We’re interested in testing the relationship between population size and birth rate, so we need to combine those two variables in a single data set. The code below will do that using merge().
pop_br <- gapminder_unfiltered %>% merge(total_fertility_long)
Let’s check the result.
head(pop_br)
## country year continent lifeExp pop gdpPercap children_per_woman
## 1 Afghanistan 1952 Asia 28.801 8425333 779.4453 7.55
## 2 Afghanistan 1957 Asia 30.332 9240934 820.8530 7.49
## 3 Afghanistan 1962 Asia 31.997 10267083 853.1007 7.45
## 4 Afghanistan 1967 Asia 34.020 11537966 836.1971 7.45
## 5 Afghanistan 1972 Asia 36.088 13079460 739.9811 7.45
## 6 Afghanistan 1977 Asia 38.438 14880372 786.1134 7.45
Do you see the new column with children_per_woman? Also note that this data set is quite a bit smaller than the total_fertility_long data set. Why do you think that is?
There are also some other variables in our data set. They’re not a problem and we can simply ignore them for this analysis.

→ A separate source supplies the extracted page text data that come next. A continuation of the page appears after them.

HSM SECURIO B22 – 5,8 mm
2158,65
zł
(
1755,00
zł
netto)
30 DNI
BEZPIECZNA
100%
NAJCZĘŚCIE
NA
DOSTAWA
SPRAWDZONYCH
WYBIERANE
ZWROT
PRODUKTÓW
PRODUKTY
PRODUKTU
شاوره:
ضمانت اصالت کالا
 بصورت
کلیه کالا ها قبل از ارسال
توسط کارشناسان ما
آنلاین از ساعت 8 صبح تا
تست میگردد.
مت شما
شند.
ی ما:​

Let’s plot the relationship with children_per_woman on the x-axis and population on the y-axis. First we need to pick a year to analyze. The data set goes from 1950 to 2007. Let’s start with 1950.

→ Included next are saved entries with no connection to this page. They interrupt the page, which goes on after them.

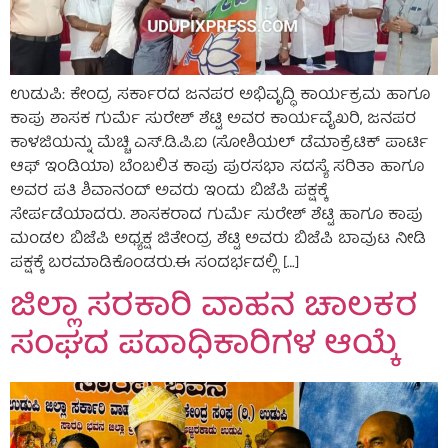
ಉಡುಪಿ: ಕೇಂದ್ರ ಸರ್ಕಾರದ ಜನಪರ ಅಭಿವೃದ್ಧಿ ಕಾರ್ಯಕ್ರಮ ಹಾಗೂ
ಕಾಪು ಶಾಸಕ ಗುರ್ಮೆ ಸುರೇಶ್ ಶೆಟ್ಟಿ ಅವರ ಕಾರ್ಯವೈಖರಿ, ಜನಪರ
ಕಾಳಜಿಯನ್ನು ಮೆಚ್ಚಿ ಎಸ್.ಡಿ.ಪಿ.ಐ (ಸೋಶಿಯಲ್ ಡೆಮಾಕ್ರೆಟಿಕ್ ಪಾರ್ಟಿ
ಆಫ್ ಇಂಡಿಯಾ) ಬೆಂಬಲಿತ ಕಾಪು ಪುರಸಭಾ ಸದಸ್ಯೆ ಸರಿತಾ ಹಾಗೂ
ಅವರ ಪತಿ ಶಿವಾನಂದ್ ಅವರು ಇಂದು ಬಿಜೆಪಿ‌ ಪಕ್ಷಕ್ಕೆ
ಸೇರ್ಪಡೆಯಾದರು. ಶಾಸಕರಾದ ಗುರ್ಮೆ ಸುರೇಶ್ ಶೆಟ್ಟಿ ಹಾಗೂ ಕಾಪು
ಮಂಡಲ ಬಿಜೆಪಿ ಅಧ್ಯಕ್ಷ ಜಿತೇಂದ್ರ ಶೆಟ್ಟಿ ಅವರು ಬಿಜೆಪಿ ಬಾವುಟ ನೀಡಿ
ಪಕ್ಷಕ್ಕೆ ಬರಮಾಡಿಕೊಂಡರು.ಈ ಸಂದರ್ಭದಲ್ಲಿ […]
ಜಿಲ್ಲಾ ಸರಕಾರಿ ವಾಹನ ಚಾಲಕರ
ಸಂಘದ ಪದಾಧಿಕಾರಿಗಳ ಆಯ್ಕೆ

pop_br1950 <- pop_br %>% filter(year == 1950) #filter the data set to only include 1950
ggplot(pop_br1950, aes(x = children_per_woman, y = pop)) +
geom_point() +
geom_smooth(method = "lm")
What would you conclude from this? Our hypothesis was that birth rates are positively correlated to population size. What do you think?
We can stare at the plot all day long, but we really need some numbers to assess our hypothesis. Let’s use a linear regression, like you learned before.

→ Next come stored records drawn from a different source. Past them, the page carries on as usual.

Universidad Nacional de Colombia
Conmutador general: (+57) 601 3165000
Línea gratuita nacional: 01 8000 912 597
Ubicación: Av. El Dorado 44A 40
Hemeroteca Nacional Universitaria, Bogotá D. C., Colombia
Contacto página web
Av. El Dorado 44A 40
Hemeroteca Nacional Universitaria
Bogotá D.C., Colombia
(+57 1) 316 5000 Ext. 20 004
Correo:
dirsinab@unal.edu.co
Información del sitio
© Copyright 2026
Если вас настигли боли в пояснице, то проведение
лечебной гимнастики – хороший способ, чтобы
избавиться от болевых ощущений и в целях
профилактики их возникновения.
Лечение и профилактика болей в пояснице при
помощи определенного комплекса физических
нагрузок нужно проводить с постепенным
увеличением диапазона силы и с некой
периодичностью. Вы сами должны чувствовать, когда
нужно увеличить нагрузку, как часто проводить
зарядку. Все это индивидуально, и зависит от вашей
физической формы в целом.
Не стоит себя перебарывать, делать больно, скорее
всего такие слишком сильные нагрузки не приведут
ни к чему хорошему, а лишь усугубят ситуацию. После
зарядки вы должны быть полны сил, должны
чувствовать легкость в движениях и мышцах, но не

pop_br_model <- lm(pop ~ children_per_woman, data = pop_br1950)
summary(pop_br_model)
##
## Call:
## lm(formula = pop ~ children_per_woman, data = pop_br1950)
##
## Residuals:
## Min 1Q Median 3Q Max
## -28074448 -19140479 -13278673 8911898 128555038
##
## Coefficients:
## Estimate Std. Error t value Pr(>|t|)
## (Intercept) 35937962 13384070 2.685 0.011 *
## children_per_woman -4047020 3467635 -1.167 0.251
## ---
## Signif. codes: 0 '***' 0.001 '**' 0.01 '*' 0.05 '.' 0.1 ' ' 1
##
## Residual standard error: 32700000 on 35 degrees of freedom
## Multiple R-squared: 0.03746, Adjusted R-squared: 0.009958
## F-statistic: 1.362 on 1 and 35 DF, p-value: 0.2511
How would you interpret this? It shows a slope of -4047020. Here’s what that means: “On average, every unit increase in the number of birth’s was associated with a decline in population size of ~4 million people”. The standard error is huge though (3.4 million), nearly as large as the average. We would interpret that like this: “There is large uncertainty in this estimate, however. The standard error is 3.4 million, indicating that a decline of anywhere between ~0 to 7.4 million people is a reasonable guess based on this model. These numbers indicate little support for the hypothesis that birth rate is positively correlated with population size.”
Can you repeat this analysis, but with 2007 data? Does anything change?